As she was turning back toward the last place she’d seen Jessie, a voice sounded in her ear. “You’re different.” Vertebra popped in her neck with the sudden twist to face this woman who’d managed to sneak up on her. Jessie stared down at her from that impressive height. Her heartbeat sped up to a rhythm that actually caused pain. This was only the second time she’d interacted with Jessie. The first was much more casual and completely innocent at Jessie’s gym.
Would she be recognized? Her disguise was intact: hair slicked back in the style she only wore at this club, gel darkened it several shades, dark red painted her lips making them appear larger, and the wrap around eye mask cloaked her features. Still, she couldn’t be sure of her anonymity. Her stomach clenched at the thought.
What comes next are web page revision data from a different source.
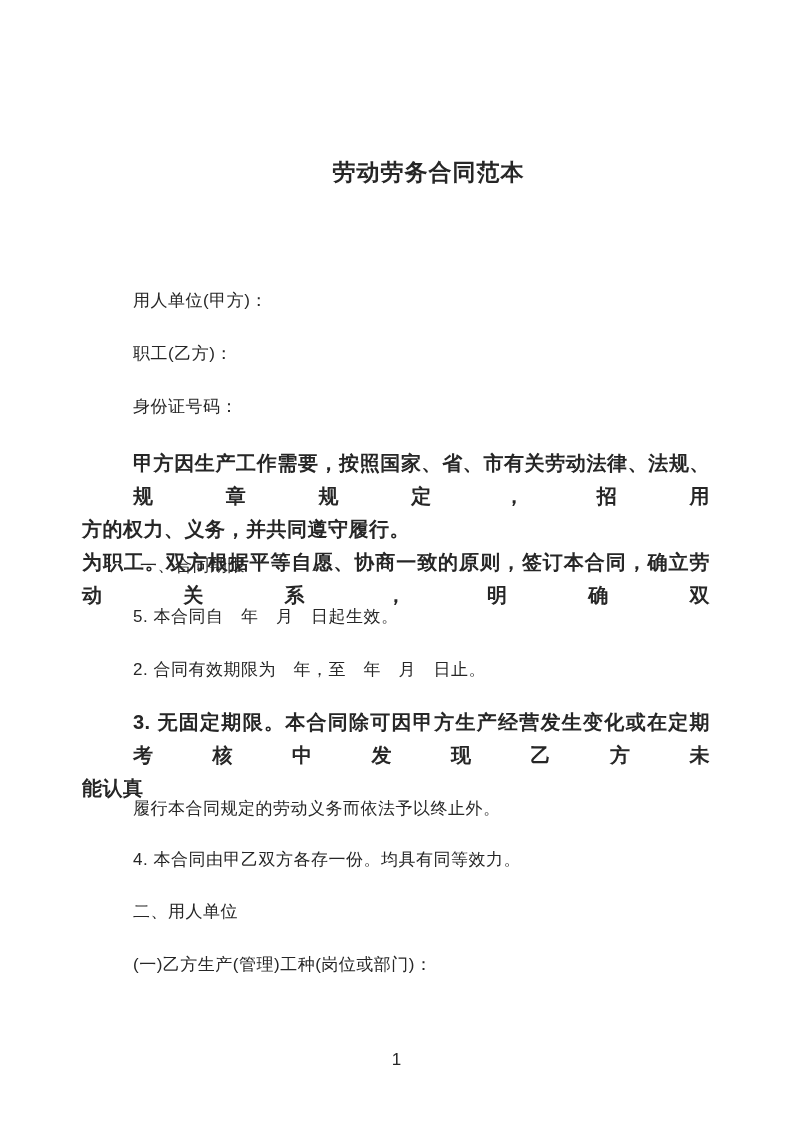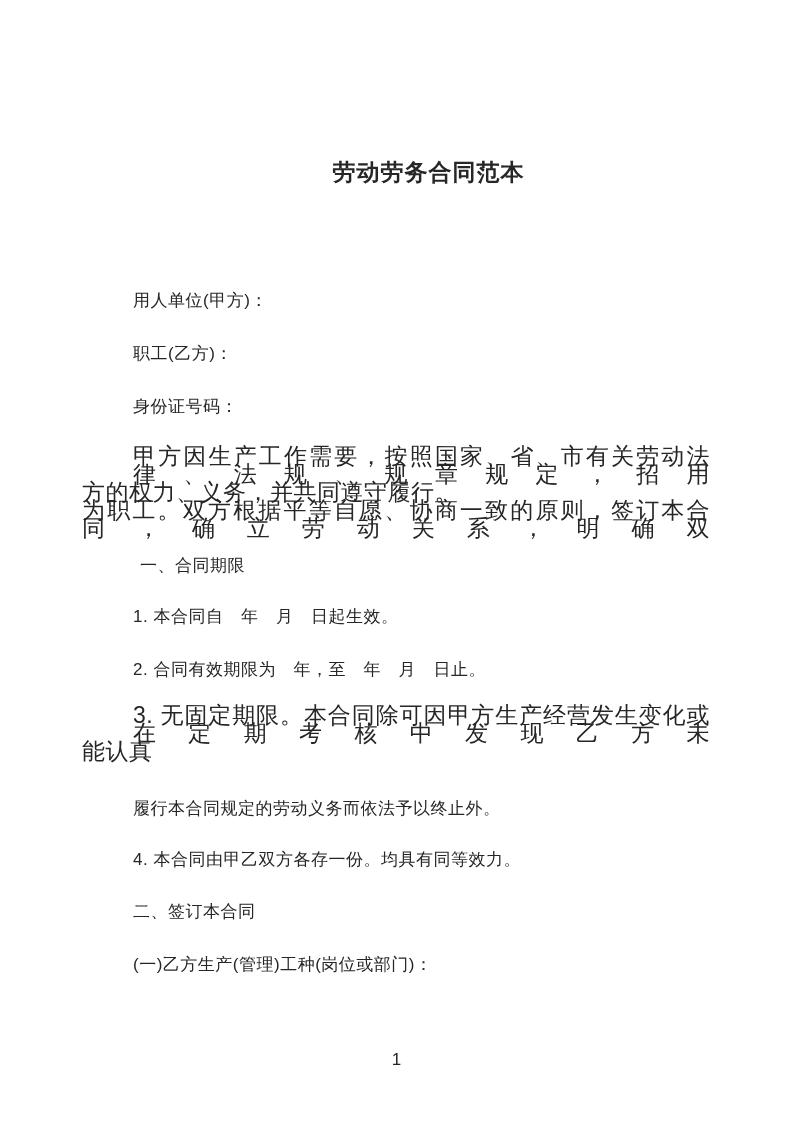--- a/index.html
+++ b/index.html
@@ -44,9 +44,9 @@
     width: 628px;
   }
   .para-block .pline {
-    font-size: 23px;
-    line-height: 18px;
-    font-weight: 400;
+    font-size: 20px;
+    line-height: 33px;
+    font-weight: 700;
     letter-spacing: 0.5px;
   }
   .pline.fill {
“Let’s play,” a sexy brunette offered herself to Jessie. Her sheer bodice covering left nothing to the imagination.
“Not tonight,” Jessie brushed off the brunette, turning her attention back. “Your mask is intriguing. Enough to hide the shape of your nose, cheekbones, and eyes, not like the others in here.”
No, it wasn’t very similar. Breathe in.
“You wear it to disappear.”
Yes, she did. Hold four seconds.
“Just enough left of your face to entice.” No, not quite. Breathe out.
“I’m enticed.” Jessie’s simple statement nearly knocked the wind from her. She’d noticed Jessie in town, and when she’d met her at her club, she’d given a fleeting thought as to what kind of relationship she might have with a woman like this. It would be exciting. It would be fulfilling. It would be normal. Exactly what she wished she could have. Exactly why she always found herself coming to this club. Normal was an unattainable dream and had been for a while.
When the overture didn’t garner a response, Jessie scanned over her, taking in her leather tank, leather pants, and motorcycle boots. Lust flared in Jessie’s eyes, bringing a wash of heat equal to s
tepping from frigid A/C into hot summer sunshine. Her lips, though, tightened in disappointment. “You’re not a switch?”
“No.” Never.
“Too bad,” Jessie murmured seductively. “We wouldn’t have to use restraints or…implements?”
Yes, they would. “No.”
Jessie’s enthralling brown eyes blinked slowly before taking another stroll over her body. A confident smile pulled at those kissable lips. “You sure?”
She stared up at this gorgeous woman, heartbeat clattering to the point of near dizziness. She wished she could have her. She wished she wanted to have her. If anyone could ever break through, Jessie might just be the one to do it, especially with the anonymity of this club. “I’m sure.”
“Okay, doll.” Jessie smiled wistfully and started to turn away but stopped. “I really like your mask.” Her fingertips were suddenly sliding along the wide strap of leather at her temple and around to where it knotted in the back. Every instinct screamed to pull back or shove the hand away, but as if sensing her discomfort, Jessie dropped the fingers from their exploration. Never once did the fingertips touch her skin, not even her hair. Boundaries had been blurred but never crossed.
That had made the biggest impression, even after becoming better acquainted with her. It was often her first thought whenever she spotted Jessie, like today. Seeing their purpose at the office door, she decided to slink away before the two women noticed. Surely, they’d be gone by the time she returned later.
Footsteps clacked loudly around the corner and the tall duo spun in her direction. Damn! She’d been caught.
Chapter 8
"Happy birthday, Briony!” Jessie and Quinn exclaimed, filling the quiet corridor with boisterous and highly embarrassing noise.